Granted, these are NOT the option you will want for shooting long guns because of how large the cups are. They interfere with aiming. But Howard Leight makes other, thinner items in the Impact series as well (the Impact Sport is one) that are designed with long gun shooters or 3-gunners in mind. For me, shooting pistols most of the time, the Pro muffs are great. But if you shoot rifles a lot, the thinner options cost even less than the Pro version, so it is definitely feasible for almost any shooter. And any of these products offer a lot more protection than the little foam earplugs I see a lot of people out on the range using.
For those of you who don’t know how electronic hearing protection works, the microphones in the earmuffs amplify sounds that are low-noise (like conversations at the gun range or range commands) while shutting off when a noise goes over about 80 dB and enters the “potentially harmful” range. It is something I have actually become a fan of because it makes conversations about 3-4x louder but also adds additional hearing protection to the equation. I.e. you stop being “that guy” who yells at all your friends every time you go shoot because you can’t tell how loudly you’re talking.
The Impact Pro series also includes an auto-shutoff (which I have accidentally taken advantage of on numerous occasions), as well as an auxiliary input that allows you to listen to music or whatever else between drills if you’re having a solo practice session at the range. I tried the aux input without being on the range a few times as well, but inside in a quiet room the microphone in the Impact Pro muffs picked up some electronics that were running and magnified the impedence as a humming sound. Not what they’re made for, but I had to try it just to see. On the range, any “hum” was completely imperceptible when I hooked up my iPhone, so I don’t think it was any issue with the cable. The battery is easy to change, although I have only changed it one time so far, and the ear cups are very padded and comfortable.
I plan to use the Impact Pro earmuffs a lot this winter, particularly since they will also keep my ears a little warmer, and I would recommend them to any shooters out there who put a lot of rounds downrange but haven’t yet gotten any electronic ear protection. HP
–Colt Driver; for more information, check out the Impact series by Howard Leight! These earmuffs are available on Amazon as well as at numerous outdoor product retailers.
*Thank you to Howard Leight/Honeywell for sending a demo pair to use for purposes of conducting this review.
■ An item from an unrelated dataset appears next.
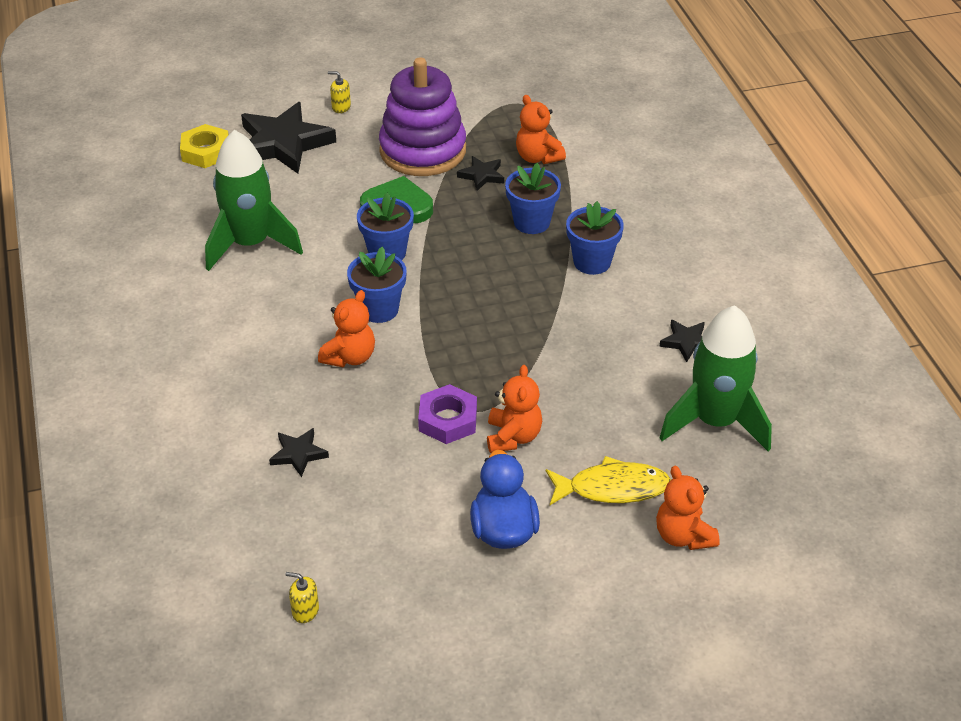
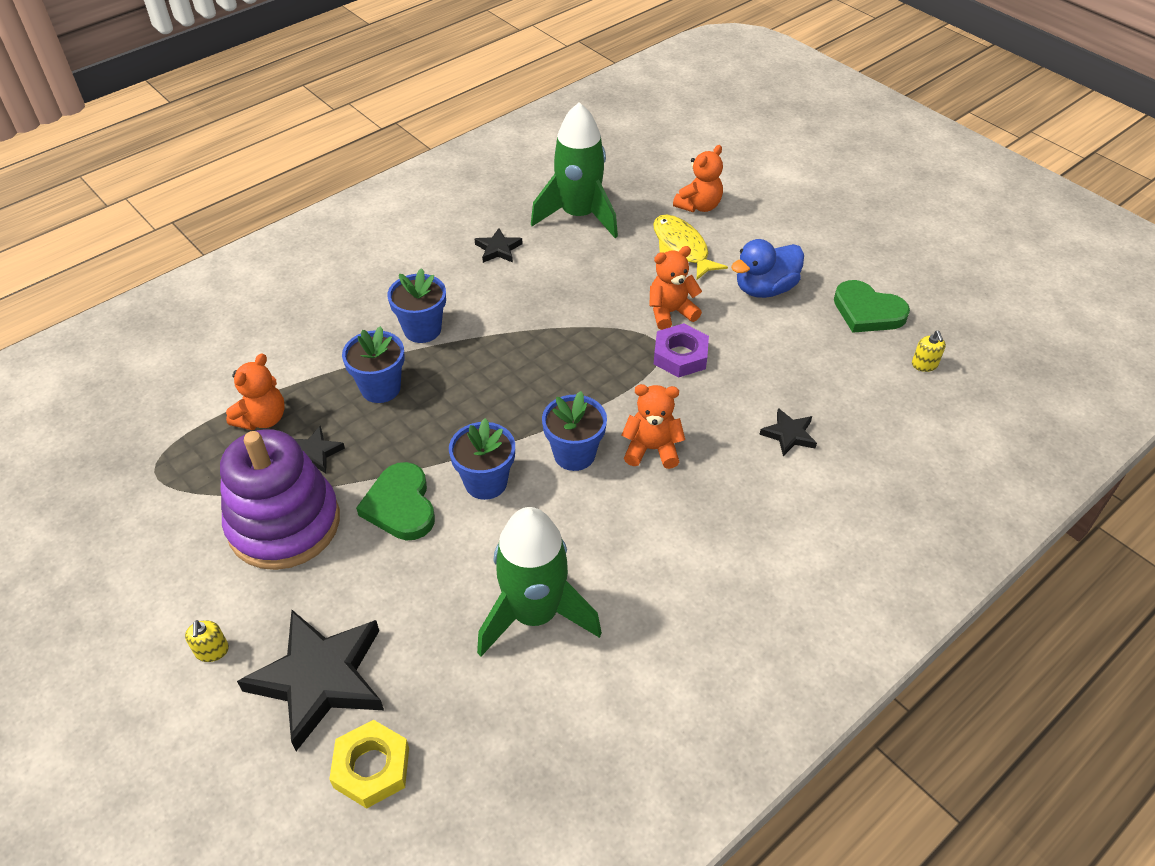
camera: 115 degrees left, 5 degrees up
(412, 605) = (867, 311): none -> green heart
All of the opinions are my own, but the earmuffs in these photographs were a review sample.
I have been wearing Howard Leight muffs for years. They are top notch in every respect.
Colt mentioned the muffs offering cold protection in winter. As all who wear muffs know, they can be very hot in the summer, causing a great deal of sweating. My buddy at Honeywell Safety turned me on to Howard Leight Cool Pads. http://www.howardleight.com/ear-muffs/cool-pads. These greatly reduce heat and sweating. I highly recommend them.
They’re great, Jim. Used them again in a chilly match two weekends ago over custom plugs and they were warm and blocked out some extra noise.
I am ordering some cool pads after it starts warming up again. Thanks for the intel!